Form unsolv’d by mere anomalous practices eccentrick by bowsers and stewards. Experiment that goes off without any sense of its necessary contact to “the vivification of reality”—experience (the French, closer to the Latin, refuses to make the two distinct: “Fr. expérience, ad. L. experientia, f. experient-em, pr. pple. of experīrī to try, put to the test” is how the etymological rigging—full of sailors mercilessly clambering about, trying out the ropes by use, putting one’s own activity to a proof—hangs off the O.E.D.’s “experience.”) One thinks of Williams’s insistence on “contact.” There’s the story Kenneth Burke tells, of a day, Williams in retirement, the two “walking slowly on a beach in Florida”:
A neighbor’s dog decided to accompany us, but was limping.

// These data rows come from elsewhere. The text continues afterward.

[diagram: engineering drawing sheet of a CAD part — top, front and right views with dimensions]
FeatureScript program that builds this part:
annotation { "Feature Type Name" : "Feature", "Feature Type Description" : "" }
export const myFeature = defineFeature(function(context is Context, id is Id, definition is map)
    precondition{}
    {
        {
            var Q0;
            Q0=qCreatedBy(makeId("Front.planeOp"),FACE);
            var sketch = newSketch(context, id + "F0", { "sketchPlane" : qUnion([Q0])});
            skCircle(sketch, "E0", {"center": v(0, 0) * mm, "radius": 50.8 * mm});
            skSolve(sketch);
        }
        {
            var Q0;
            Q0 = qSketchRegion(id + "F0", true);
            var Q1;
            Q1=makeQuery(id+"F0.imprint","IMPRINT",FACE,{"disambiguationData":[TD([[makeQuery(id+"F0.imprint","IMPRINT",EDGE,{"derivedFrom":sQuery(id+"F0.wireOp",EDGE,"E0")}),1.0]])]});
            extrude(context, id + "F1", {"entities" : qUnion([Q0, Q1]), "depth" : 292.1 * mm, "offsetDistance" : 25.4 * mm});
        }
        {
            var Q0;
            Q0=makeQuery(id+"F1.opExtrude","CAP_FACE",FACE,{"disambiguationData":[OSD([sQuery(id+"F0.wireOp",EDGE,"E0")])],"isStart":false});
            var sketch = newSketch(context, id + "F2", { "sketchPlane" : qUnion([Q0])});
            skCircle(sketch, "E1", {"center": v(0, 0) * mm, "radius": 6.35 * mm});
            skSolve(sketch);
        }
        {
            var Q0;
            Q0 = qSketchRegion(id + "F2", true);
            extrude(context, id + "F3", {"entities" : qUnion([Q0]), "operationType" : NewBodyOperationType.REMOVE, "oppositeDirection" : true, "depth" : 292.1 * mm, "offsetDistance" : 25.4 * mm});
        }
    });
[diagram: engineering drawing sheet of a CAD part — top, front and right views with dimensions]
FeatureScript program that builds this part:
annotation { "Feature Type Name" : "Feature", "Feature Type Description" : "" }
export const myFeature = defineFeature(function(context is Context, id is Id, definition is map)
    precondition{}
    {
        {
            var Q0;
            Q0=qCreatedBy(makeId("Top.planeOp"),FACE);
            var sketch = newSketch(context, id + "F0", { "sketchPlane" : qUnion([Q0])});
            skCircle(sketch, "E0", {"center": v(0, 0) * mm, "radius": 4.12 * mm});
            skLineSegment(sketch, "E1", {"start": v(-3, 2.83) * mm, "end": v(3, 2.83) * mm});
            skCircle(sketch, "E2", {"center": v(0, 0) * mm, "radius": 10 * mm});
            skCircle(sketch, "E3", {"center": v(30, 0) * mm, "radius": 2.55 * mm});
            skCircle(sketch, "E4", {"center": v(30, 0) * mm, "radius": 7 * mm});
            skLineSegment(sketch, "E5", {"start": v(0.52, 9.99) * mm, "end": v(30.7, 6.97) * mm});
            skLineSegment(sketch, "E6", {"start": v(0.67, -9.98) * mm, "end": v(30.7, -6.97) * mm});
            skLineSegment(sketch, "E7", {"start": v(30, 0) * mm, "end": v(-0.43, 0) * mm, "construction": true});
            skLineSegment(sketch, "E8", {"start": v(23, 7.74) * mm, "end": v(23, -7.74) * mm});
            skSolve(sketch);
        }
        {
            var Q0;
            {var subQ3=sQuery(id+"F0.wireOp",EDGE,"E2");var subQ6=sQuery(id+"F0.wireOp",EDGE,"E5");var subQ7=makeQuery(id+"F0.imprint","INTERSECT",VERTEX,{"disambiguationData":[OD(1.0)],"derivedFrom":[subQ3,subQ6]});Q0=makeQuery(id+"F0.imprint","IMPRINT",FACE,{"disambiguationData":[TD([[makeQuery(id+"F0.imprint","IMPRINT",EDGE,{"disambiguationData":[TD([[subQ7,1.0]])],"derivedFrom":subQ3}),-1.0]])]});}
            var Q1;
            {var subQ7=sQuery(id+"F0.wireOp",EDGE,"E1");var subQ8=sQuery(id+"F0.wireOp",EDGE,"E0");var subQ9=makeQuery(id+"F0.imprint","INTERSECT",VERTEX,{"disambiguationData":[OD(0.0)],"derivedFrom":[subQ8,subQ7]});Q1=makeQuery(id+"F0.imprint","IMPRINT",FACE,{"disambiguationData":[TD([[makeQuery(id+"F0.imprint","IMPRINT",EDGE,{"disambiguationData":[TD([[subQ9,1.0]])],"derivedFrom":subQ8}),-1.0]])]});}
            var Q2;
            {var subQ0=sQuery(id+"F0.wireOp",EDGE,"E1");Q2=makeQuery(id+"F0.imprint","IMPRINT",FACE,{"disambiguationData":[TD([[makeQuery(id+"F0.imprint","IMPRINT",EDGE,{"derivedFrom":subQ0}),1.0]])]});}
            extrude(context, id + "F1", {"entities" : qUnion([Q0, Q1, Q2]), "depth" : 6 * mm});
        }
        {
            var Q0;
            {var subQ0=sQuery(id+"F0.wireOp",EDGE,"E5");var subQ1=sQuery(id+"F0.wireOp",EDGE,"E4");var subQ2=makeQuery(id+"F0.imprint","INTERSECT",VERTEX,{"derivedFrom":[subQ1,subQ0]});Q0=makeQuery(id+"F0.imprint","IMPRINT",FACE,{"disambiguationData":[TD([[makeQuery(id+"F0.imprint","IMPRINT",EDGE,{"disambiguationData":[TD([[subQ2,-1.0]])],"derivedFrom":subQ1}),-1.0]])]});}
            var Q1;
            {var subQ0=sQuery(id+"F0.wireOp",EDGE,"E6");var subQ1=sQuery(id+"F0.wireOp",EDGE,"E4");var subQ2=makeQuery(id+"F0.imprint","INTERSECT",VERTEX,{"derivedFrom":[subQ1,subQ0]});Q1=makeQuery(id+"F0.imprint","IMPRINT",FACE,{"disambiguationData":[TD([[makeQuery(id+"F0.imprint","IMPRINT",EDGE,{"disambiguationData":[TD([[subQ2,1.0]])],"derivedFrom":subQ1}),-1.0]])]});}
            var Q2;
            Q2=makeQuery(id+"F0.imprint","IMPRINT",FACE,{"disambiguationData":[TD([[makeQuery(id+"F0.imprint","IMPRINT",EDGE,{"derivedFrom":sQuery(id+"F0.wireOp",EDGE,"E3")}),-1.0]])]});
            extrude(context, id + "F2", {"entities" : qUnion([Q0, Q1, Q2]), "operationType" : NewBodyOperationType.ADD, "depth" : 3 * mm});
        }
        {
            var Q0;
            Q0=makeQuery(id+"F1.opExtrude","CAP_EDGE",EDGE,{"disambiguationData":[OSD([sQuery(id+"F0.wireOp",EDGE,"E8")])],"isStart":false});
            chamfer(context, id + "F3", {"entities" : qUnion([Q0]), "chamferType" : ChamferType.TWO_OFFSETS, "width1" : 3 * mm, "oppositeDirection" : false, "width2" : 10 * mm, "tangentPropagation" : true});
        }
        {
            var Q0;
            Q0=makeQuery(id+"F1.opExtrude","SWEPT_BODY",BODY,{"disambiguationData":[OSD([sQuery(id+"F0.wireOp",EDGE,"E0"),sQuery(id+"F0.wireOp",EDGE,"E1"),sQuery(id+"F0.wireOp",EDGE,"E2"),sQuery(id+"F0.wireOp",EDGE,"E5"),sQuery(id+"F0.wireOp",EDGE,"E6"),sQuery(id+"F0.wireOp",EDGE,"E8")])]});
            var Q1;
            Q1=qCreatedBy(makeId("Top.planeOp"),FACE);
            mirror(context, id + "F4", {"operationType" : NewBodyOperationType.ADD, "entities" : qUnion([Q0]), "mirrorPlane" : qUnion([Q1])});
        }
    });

I leaned down, aimlessly hoping to help the dog (which became suddenly frightened, and nearly bit me). Then Williams took the paw in his left hand (the right was now less agile) and started probing for the source of the trouble. It was a gesture at once expert and imaginative, something in which to have perfect confidence, as both the cur and I saw in a flash. Feeling between the toes lightly, quickly, and above all surely, he spotted a burr, removed it without the slightest cringe on the dog’s part—and the three of us were again on our way along the beach.
Burke (who later recalls, too, an incident where Williams, post-medical practice, “said explosively that he missed the opportunity to get his hand on things”):
I thought to myself (though not then clearly enough to say so): “And here I’ve learned one more thing about Williams’ doctrine of “contact.’” It concerned the “tactus eruditus,” and I quote words that he had tossed, as a line all by itself, into a somewhat rough-and-tumble outburst, “This is My Platform,” he had written in the twenties.
Odd to think of Stevens’s nod to Williams (“Nuances of a Theme by Williams”) with its epigraph a complete quoting of Williams’s poem “El Hombre” (out of the 1917 Al Que Queire!):
It’s a strange courage
you give me ancient star:

Shine alone in the sunrise
toward which you lend no part!


                        i
Shine alone, shine nakedly, shine like bronze,
that reflects neither my face nor any inner part
of my being, shine like fire, that mirrors nothing.

                        ii
Lend no part to any humanity that suffuses
you in its own light.
Be not chimera of morning,
Half-man, half-star.
Be not an intelligence,
Like a widow’s bird
Or an old horse.
One senses that Stevens is making (out of Williams’s chora of a radical solitary, local fire) a rather standoffish poetics, a thing putting man, contra experientia, completely apart.